I like double deals, don’t you?
2-in-1. 50 percent more. Buy one, get one free.
Actually, I’m pretty sure these are all unique retail concepts, but I don’t pretend to be a genius of commerce.
Anyway, today you get a 2-in-1 deal here at the Roaming Librarian’s House of Knowledge, and that includes a one-time offer of: 1) a really cool search engine, and 2) a hard-facts run-down of the librarian profession.
I’ve gotten a lot of questions about how many people are librarians, what librarians make in terms of salary, and so on. I wanted to find all this information in one place, so like a good librarian, I remembered a search engine from my schoolin’ days called Wolfram|Alpha, which is designed to give me information without supposition. I would call it a bare-boned Wikipedia, but Wolfram|Alpha defines itself as a “computational knowledge engine.”
On their “About” page, they state their goal: “We aim to collect and curate all objective data; implement every known model, method, and algorithm; and make it possible to compute whatever can be computed about anything.” I would describe the experience as typing in (almost) any word and receiving a full, factual profile for all your immediate FAQs about a given subject.
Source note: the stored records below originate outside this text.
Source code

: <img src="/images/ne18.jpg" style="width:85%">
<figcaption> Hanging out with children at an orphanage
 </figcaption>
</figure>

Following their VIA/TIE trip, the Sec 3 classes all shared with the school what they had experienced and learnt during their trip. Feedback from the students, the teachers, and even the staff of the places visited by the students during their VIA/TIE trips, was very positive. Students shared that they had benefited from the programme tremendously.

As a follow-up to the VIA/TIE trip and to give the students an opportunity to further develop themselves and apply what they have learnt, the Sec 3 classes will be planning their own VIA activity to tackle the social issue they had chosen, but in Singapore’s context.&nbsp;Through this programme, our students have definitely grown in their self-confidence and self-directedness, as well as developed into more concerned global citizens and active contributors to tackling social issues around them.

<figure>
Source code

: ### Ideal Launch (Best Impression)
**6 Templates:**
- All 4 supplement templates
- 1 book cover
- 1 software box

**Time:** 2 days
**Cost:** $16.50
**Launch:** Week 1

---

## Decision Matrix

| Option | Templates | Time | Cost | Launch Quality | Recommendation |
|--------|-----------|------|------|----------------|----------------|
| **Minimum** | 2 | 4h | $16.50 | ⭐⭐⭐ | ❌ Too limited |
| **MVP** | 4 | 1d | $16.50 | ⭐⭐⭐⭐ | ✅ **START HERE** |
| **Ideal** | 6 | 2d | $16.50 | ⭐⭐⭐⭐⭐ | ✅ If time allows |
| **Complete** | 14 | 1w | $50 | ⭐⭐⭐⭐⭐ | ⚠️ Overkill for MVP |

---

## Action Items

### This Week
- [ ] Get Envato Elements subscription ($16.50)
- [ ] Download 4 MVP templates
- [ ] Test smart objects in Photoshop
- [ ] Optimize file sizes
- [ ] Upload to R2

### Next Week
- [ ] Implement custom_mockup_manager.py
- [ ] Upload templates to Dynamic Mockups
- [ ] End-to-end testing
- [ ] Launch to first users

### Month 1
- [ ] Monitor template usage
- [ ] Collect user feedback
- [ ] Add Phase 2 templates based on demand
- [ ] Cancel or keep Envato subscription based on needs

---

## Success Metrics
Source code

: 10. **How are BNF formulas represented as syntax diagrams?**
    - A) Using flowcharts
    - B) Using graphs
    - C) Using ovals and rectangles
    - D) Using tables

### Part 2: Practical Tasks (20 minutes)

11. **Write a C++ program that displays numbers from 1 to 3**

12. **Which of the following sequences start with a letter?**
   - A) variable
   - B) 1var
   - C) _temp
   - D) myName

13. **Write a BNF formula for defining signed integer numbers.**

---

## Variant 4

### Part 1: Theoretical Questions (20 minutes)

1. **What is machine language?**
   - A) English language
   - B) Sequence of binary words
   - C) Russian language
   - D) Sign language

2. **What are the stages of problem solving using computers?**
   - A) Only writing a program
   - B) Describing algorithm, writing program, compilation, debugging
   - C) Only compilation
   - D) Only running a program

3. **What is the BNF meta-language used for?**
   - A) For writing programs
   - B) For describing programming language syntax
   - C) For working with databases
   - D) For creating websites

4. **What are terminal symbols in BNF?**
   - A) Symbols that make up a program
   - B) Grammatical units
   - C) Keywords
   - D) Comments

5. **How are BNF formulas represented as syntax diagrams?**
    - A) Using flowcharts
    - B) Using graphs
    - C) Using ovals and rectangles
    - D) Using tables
So I did this with “librarian.”
Turns out Wolfram|Alpha correctly assumes “librarian” is an occupation, and not a word, but I’m given the option to make the switch. Pulling their data from the Wolfram|Alpha Knowledgebase, they estimate that, as of 2009, 150,520 people are currently employed as librarians in the US. There is a -650 yearly change in people in the profession. The median wage is $52,530 (not so bad, eh?). The engine also generated a fancy graph showing the undulation of employment in this profession, which I have included. Let me be clear: I didn’t find or format any of this information, because this super search engine did it all for me.
What tickles me most is their definition of a librarian, who is a person that “administers libraries and performs library related services.” See, the profession is so malleable, even this incredible feat of technology can’t yet succinctly define it!
Enjoy the search engine. Go type in all the far-fetched words you can think of. I recommend starting with your own job!